Each line below containing the word "lines" needs to be shown.

BEGIN Available data

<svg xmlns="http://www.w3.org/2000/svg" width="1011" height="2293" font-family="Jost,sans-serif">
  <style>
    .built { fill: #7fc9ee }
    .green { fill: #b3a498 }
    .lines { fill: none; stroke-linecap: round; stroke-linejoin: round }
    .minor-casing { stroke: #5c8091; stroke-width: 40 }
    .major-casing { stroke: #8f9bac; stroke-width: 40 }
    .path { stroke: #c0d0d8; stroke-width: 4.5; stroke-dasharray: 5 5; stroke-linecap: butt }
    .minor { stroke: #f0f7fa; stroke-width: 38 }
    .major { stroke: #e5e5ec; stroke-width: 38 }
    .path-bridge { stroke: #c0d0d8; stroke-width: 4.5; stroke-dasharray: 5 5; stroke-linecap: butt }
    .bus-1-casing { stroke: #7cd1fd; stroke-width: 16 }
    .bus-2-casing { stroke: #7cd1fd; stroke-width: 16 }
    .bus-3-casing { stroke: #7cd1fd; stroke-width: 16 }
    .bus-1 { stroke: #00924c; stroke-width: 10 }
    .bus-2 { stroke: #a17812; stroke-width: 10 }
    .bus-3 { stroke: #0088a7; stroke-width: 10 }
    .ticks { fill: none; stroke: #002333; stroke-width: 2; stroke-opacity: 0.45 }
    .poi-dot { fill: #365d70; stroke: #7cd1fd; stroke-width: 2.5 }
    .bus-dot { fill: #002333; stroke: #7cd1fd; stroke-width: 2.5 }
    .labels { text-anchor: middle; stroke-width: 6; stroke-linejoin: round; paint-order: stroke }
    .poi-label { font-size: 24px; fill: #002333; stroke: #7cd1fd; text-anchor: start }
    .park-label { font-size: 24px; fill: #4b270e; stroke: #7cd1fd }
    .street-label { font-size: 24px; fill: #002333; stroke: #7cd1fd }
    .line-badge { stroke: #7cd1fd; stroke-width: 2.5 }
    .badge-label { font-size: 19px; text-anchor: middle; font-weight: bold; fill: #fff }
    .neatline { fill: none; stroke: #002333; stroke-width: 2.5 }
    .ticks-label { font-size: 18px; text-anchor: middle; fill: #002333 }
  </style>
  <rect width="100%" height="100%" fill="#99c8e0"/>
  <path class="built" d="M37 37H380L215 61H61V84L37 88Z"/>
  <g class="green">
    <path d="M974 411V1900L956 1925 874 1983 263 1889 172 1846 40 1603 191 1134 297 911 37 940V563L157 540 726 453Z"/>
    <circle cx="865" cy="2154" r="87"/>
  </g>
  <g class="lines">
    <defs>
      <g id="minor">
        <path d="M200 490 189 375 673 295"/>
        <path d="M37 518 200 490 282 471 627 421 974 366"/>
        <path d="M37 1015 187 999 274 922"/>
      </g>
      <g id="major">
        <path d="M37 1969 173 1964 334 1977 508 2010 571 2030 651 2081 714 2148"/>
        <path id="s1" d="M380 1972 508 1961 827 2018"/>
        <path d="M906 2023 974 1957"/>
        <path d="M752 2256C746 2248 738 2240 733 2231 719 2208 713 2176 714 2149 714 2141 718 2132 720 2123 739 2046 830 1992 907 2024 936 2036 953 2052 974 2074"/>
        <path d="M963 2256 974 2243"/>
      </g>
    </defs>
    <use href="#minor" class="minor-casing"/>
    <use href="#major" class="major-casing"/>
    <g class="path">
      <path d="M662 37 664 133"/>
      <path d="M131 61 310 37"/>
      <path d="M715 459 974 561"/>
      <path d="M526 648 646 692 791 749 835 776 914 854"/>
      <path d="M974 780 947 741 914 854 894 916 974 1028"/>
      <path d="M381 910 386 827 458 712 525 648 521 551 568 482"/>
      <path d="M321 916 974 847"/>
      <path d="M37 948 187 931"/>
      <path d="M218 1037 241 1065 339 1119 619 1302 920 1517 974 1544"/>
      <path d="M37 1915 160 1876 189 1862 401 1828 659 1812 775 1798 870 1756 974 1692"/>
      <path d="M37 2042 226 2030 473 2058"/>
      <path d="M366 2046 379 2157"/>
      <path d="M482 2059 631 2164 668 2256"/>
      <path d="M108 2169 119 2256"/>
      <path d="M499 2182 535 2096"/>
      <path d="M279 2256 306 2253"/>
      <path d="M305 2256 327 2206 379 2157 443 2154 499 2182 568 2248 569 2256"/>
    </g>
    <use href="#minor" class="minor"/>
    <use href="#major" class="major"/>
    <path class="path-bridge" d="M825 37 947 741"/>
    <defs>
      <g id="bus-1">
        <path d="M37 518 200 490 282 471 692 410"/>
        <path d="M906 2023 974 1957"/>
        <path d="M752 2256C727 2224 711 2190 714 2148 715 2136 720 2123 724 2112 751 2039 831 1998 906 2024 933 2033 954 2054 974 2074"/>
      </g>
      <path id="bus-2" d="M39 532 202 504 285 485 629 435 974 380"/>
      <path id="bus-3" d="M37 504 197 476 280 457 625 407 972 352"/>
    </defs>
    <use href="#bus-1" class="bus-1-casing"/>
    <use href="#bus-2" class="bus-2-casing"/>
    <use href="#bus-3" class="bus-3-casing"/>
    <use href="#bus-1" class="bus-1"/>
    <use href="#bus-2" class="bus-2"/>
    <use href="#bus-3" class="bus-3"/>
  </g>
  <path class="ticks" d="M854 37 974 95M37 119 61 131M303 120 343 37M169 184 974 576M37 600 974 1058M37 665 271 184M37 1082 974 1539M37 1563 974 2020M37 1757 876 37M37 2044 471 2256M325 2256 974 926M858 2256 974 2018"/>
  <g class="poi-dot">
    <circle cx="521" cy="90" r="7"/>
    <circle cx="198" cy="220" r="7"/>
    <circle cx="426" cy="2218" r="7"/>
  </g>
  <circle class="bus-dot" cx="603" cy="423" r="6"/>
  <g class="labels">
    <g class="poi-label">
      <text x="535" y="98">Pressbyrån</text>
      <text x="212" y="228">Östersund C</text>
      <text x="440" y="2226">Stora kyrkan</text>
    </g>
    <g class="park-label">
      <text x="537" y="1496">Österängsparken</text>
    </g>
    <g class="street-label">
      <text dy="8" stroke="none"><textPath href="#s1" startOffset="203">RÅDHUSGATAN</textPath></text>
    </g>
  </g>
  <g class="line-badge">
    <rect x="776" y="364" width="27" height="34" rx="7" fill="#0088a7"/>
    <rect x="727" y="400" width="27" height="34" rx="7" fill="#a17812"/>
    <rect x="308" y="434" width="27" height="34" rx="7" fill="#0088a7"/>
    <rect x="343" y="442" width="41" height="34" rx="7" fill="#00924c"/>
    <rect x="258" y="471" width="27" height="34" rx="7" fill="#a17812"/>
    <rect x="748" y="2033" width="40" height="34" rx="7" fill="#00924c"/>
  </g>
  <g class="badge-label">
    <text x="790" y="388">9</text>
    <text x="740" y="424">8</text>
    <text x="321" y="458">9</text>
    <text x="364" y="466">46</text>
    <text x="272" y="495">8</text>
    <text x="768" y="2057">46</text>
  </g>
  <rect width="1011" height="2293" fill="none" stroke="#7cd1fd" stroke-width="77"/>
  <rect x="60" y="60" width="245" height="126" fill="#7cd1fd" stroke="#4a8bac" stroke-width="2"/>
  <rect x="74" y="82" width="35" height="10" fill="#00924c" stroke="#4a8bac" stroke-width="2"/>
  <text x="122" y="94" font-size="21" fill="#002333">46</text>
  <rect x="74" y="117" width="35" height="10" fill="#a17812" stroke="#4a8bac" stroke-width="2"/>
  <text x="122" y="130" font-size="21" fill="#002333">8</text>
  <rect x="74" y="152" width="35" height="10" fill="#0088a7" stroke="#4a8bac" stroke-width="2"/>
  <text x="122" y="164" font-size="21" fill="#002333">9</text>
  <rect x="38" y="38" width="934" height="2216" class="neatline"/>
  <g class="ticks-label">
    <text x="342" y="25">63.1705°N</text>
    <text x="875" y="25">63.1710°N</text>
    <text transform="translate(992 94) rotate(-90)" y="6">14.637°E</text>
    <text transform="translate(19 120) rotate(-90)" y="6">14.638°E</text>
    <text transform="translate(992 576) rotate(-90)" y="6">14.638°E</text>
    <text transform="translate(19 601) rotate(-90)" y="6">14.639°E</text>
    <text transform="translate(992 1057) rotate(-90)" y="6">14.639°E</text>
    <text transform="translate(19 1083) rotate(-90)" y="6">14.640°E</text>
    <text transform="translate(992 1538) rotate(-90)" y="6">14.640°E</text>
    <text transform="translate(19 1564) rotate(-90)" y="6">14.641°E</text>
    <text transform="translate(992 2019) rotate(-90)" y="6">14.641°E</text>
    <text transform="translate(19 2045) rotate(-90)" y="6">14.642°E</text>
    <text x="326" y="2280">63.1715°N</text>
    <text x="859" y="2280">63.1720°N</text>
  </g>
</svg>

END Available data

Finished task
    .lines { fill: none; stroke-linecap: round; stroke-linejoin: round }
  <g class="lines">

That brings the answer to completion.